House Dems seek Court of Appeal ruling on remote access to sessions


CONCORD — Disabled Democrats who sued for remote access to House sessions are seeking an expedited ruling from the First Circuit Court of Appeals in a motion filed Monday.

The plaintiffs, six Democratic House members with health issues and the state Democratic Party, seek an order affirming the court’s decision and refer the case to the U.S. District Court, grant Democrats remote access to risk while the lower court determines whether they are covered by the American with Disabilities Act and awards any other necessary relief.

The dozen lawmakers who face death if they contract COVID-19 are at risk of returning to the 400-seat Hall of Representatives for a session on March 10, and the motion says it is a grave danger to representatives without masking obligation and without social distance capacity.

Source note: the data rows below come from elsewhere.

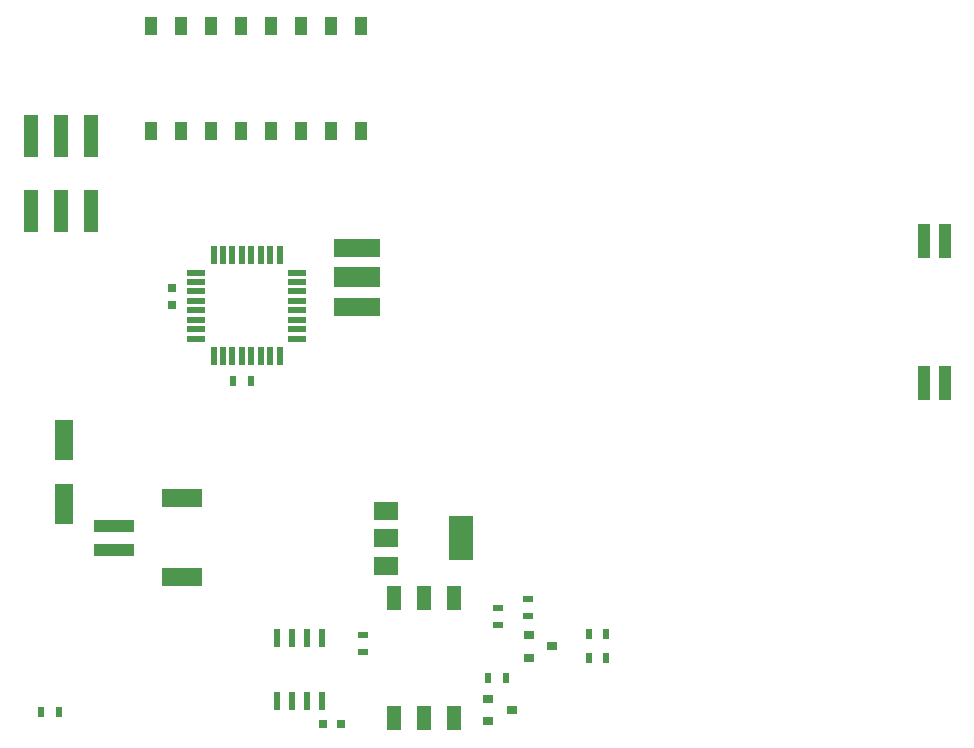
<source format=gbr>
G04 #@! TF.GenerationSoftware,KiCad,Pcbnew,(2017-01-15 revision 8ac4790)-makepkg*
G04 #@! TF.CreationDate,2017-10-15T11:46:17+02:00*
G04 #@! TF.ProjectId,Fallblatt-Controller,46616C6C626C6174742D436F6E74726F,1.1*
G04 #@! TF.FileFunction,Paste,Top*
G04 #@! TF.FilePolarity,Positive*
%FSLAX46Y46*%
G04 Gerber Fmt 4.6, Leading zero omitted, Abs format (unit mm)*
G04 Created by KiCad (PCBNEW (2017-01-15 revision 8ac4790)-makepkg) date 10/15/17 11:46:17*
%MOMM*%
%LPD*%
G01*
G04 APERTURE LIST*
%ADD10C,0.100000*%
%ADD11R,0.750000X0.800000*%
%ADD12R,0.800000X0.750000*%
%ADD13R,1.600000X3.500000*%
%ADD14R,2.000000X1.500000*%
%ADD15R,2.000000X3.800000*%
%ADD16R,3.400000X1.500000*%
%ADD17R,3.500000X1.000000*%
%ADD18R,0.900000X0.800000*%
%ADD19R,0.500000X0.900000*%
%ADD20R,0.900000X0.500000*%
%ADD21R,1.100000X1.500000*%
%ADD22R,0.550000X1.600000*%
%ADD23R,1.600000X0.550000*%
%ADD24R,0.600000X1.550000*%
%ADD25R,4.000000X1.500000*%
%ADD26R,4.000000X1.700000*%
%ADD27R,1.000000X3.000000*%
%ADD28R,1.270000X3.600000*%
%ADD29R,1.200000X2.000000*%
G04 APERTURE END LIST*
D10*
D11*
X87638000Y-83924000D03*
X87638000Y-85424000D03*
D12*
X101969000Y-120904000D03*
X100469000Y-120904000D03*
D13*
X78500000Y-96868000D03*
X78500000Y-102268000D03*
D14*
X105816000Y-102856000D03*
X105816000Y-107456000D03*
X105816000Y-105156000D03*
D15*
X112116000Y-105156000D03*
D16*
X88500000Y-101750000D03*
X88500000Y-108450000D03*
D17*
X82750000Y-104100000D03*
X82750000Y-106100000D03*
D18*
X119872000Y-114300000D03*
X117872000Y-115250000D03*
X117872000Y-113350000D03*
D19*
X94349000Y-91821000D03*
X92849000Y-91821000D03*
D20*
X103886000Y-114796000D03*
X103886000Y-113296000D03*
X115268000Y-112522000D03*
X115268000Y-111022000D03*
X117856000Y-110248000D03*
X117856000Y-111748000D03*
D19*
X76586000Y-119888000D03*
X78086000Y-119888000D03*
X122948000Y-115316000D03*
X124448000Y-115316000D03*
X124448000Y-113284000D03*
X122948000Y-113284000D03*
D21*
X103640000Y-61800000D03*
X103640000Y-70700000D03*
X101100000Y-61800000D03*
X101100000Y-70700000D03*
X98560000Y-61800000D03*
X98560000Y-70700000D03*
X96020000Y-61800000D03*
X96020000Y-70700000D03*
X93480000Y-70700000D03*
X93480000Y-61800000D03*
X90940000Y-70700000D03*
X90940000Y-61800000D03*
X88400000Y-70700000D03*
X88400000Y-61800000D03*
X85860000Y-61800000D03*
X85860000Y-70700000D03*
D22*
X96788000Y-89698000D03*
X95988000Y-89698000D03*
X95188000Y-89698000D03*
X94388000Y-89698000D03*
X93588000Y-89698000D03*
X92788000Y-89698000D03*
X91988000Y-89698000D03*
X91188000Y-89698000D03*
D23*
X89738000Y-88248000D03*
X89738000Y-87448000D03*
X89738000Y-86648000D03*
X89738000Y-85848000D03*
X89738000Y-85048000D03*
X89738000Y-84248000D03*
X89738000Y-83448000D03*
X89738000Y-82648000D03*
D22*
X91188000Y-81198000D03*
X91988000Y-81198000D03*
X92788000Y-81198000D03*
X93588000Y-81198000D03*
X94388000Y-81198000D03*
X95188000Y-81198000D03*
X95988000Y-81198000D03*
X96788000Y-81198000D03*
D23*
X98238000Y-82648000D03*
X98238000Y-83448000D03*
X98238000Y-84248000D03*
X98238000Y-85048000D03*
X98238000Y-85848000D03*
X98238000Y-86648000D03*
X98238000Y-87448000D03*
X98238000Y-88248000D03*
D24*
X100405000Y-118950000D03*
X99135000Y-118950000D03*
X97865000Y-118950000D03*
X96595000Y-118950000D03*
X96595000Y-113550000D03*
X97865000Y-113550000D03*
X99135000Y-113550000D03*
X100405000Y-113550000D03*
D25*
X103378000Y-85558000D03*
X103378000Y-80558000D03*
D26*
X103378000Y-83058000D03*
D27*
X151350000Y-80000000D03*
X153150000Y-80000000D03*
X153150000Y-92000000D03*
X151350000Y-92000000D03*
D28*
X80790000Y-77450000D03*
X78250000Y-77450000D03*
X75710000Y-77450000D03*
X75710000Y-71050000D03*
X78250000Y-71050000D03*
X80790000Y-71050000D03*
D29*
X106460000Y-120396000D03*
X109000000Y-120396000D03*
X111540000Y-120396000D03*
X111540000Y-110236000D03*
X109000000Y-110236000D03*
X106460000Y-110236000D03*
D18*
X116427000Y-119695000D03*
X114427000Y-120645000D03*
X114427000Y-118745000D03*
D19*
X115939000Y-116967000D03*
X114439000Y-116967000D03*
M02*

</source>
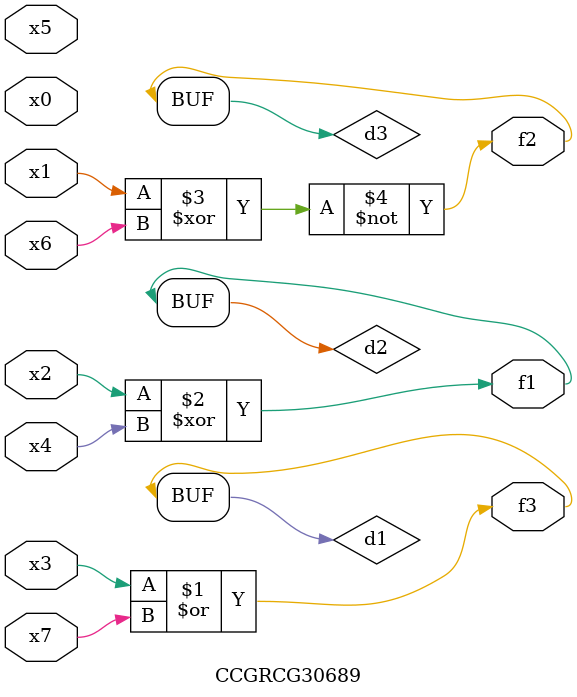
<source format=v>
module CCGRCG30689(
	input x0, x1, x2, x3, x4, x5, x6, x7,
	output f1, f2, f3
);

	wire d1, d2, d3;

	or (d1, x3, x7);
	xor (d2, x2, x4);
	xnor (d3, x1, x6);
	assign f1 = d2;
	assign f2 = d3;
	assign f3 = d1;
endmodule

</source>
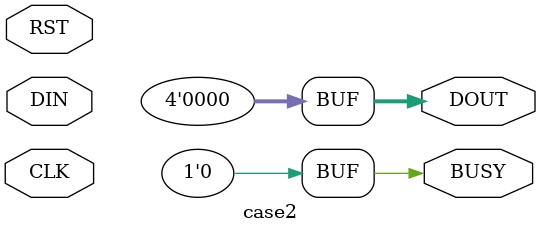
<source format=sv>

module case1 (
    input  logic        CLK, RST,
    input  logic [31:0] DATA_IN,
    output logic  [7:0] DATA_OUT,
    output logic        BUSY);

    logic busy_a, busy_b;
    assign BUSY = busy_a | busy_b;

    case2 c2a (CLK, RST, DATA_IN[15:0], DATA_OUT[3:0], busy_a);
    case2 c2b (CLK, RST, DATA_IN[31:16], DATA_OUT[7:4], busy_b);
endmodule

// Case 2: ports are dedined AFTER the module definition
module case2 (CLK, RST, DIN, DOUT, BUSY);
    input  logic        CLK, RST;
    input  logic [15:0] DIN;
    output logic  [3:0] DOUT;
    output logic        BUSY;

    assign DOUT = 4'b0000;
    assign BUSY = 1'b0;
endmodule

</source>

And most Republicans refuse to wear masks and many oppose COVID-19 vaccinations, the plaintiffs claim.

“Each member…must be within 6 feet of 19 to 26 other members and within 3 feet of 8 to 13 others. Sessions typically last for entire days,” lead attorney Paul Twomey wrote in the motion.

Reps haven’t sat side by side in the historic room for two years and House Democratic leader Rep. Renny Cushing, D-Hampton, said last week it was a decision to short-sightedness that put the limbs in danger.

“Packing people into the Hall of Representatives like sardines without a mask or requirement for vaccinations or other prevention strategies is a disaster in the making,” Cushing said.

At-risk Democrats, including Cushing, sued House Speaker Sherman Packard in federal court about a year ago under the Americans with Disabilities Act to gain remote access to House sessions, claiming that without that access, it was effectively a functional ousting of lawmakers stretching the slim Republican majority.

The case was argued in U.S. District Court where U.S. District Court Chief Judge Landya B. McCafferty sided with the president, who claimed statutory immunity.

The Democrats appealed, and the First Circuit reversed that ruling in April 2021 and sent the case back to the district court to determine whether Democrats with disabilities actually met the law’s definition.

Packard requested a rehearing, which the appeals court granted and which took place last year, but no decision was issued.

All hearings and decisions at this stage have been issued on an expedited basis, according to the motion.

“Since this matter was argued before the Court on September 10, 2021, the Defendant has taken steps that have significantly reduced and/or eliminated the plaintiff-appellants’ limited ability to safely fulfill the constitutional obligations of their office and have resulted in the deprivation of their rights. of themselves and their constituents,” writes Twomey.

Since then, the conditions of four of the plaintiffs have changed, making the need for a decision more critical, he said, noting that one had undergone an organ transplant and was undergoing immunosuppressive chemical therapy, another diagnosed with stage 4 cancer and undergoing chemotherapy treatments, another contracted COVID-19, and another is in palliative care.

While the House met offsite in larger facilities to allow for social distancing and masked and unmasked sections, some members who followed Centers for Disease Control guidelines and stayed away, might have make a difference in some important decisions, according to the motion.

“The House has had many votes in recent sessions decided by very narrow margins,” Twomey writes. “Three votes initially resulted in ties which were then broken by the President’s vote.”

The tie vote involved a redistricting of the House, an attempt to repeal a 24-week abortion ban and mandatory ultrasound for all abortions, and allowing workers in medical facilities to be exempt from vaccination mandates against COVID-19, according to the motion.

“These votes had enormous consequences for the people of New Hampshire,” writes Twomey. “Other single-digit issues include votes on redistricting Congress, legalizing cannabis, funding education and funding the pension system.”

Future sessions will also address many issues of critical importance to plaintiffs, their constituents, and all citizens of New Hampshire, he notes.

“The people of the state have the right to have these decisions made with the participation of all duly elected representatives,” the motion reads.

The President opposes the motion requesting the expedited decision.

Packard maintained that he enjoyed legislative immunity and could not be prosecuted for the routine operations of the House.

He also maintains that a change to House rules is needed to allow members to remotely access sessions, but Democrats’ proposed rule changes have been voted down at least four times by Republicans.

The Biden administration filed an appeal in favor of the Democrats.

Attorney Katherine Lamm, representing the United States, said at the second appeals court hearing: “The issue in this appeal is simple. Whether plaintiffs can sue the State of New Hampshire for reasonable accommodation under Title 2 of the ADA and Section 504 of the Rehabilitation Act.

“The answer is also simple, yes they can,” Lamm told the court.

She said both sections require public entities that receive federal funding to provide reasonable accommodations to qualified persons with disabilities.

The rest of the House sessions for this year are expected to take place in the Representative Hall. Members of the Senate gathered in the Representative Hall to allow for social distancing, but will also return to Senate chambers in March.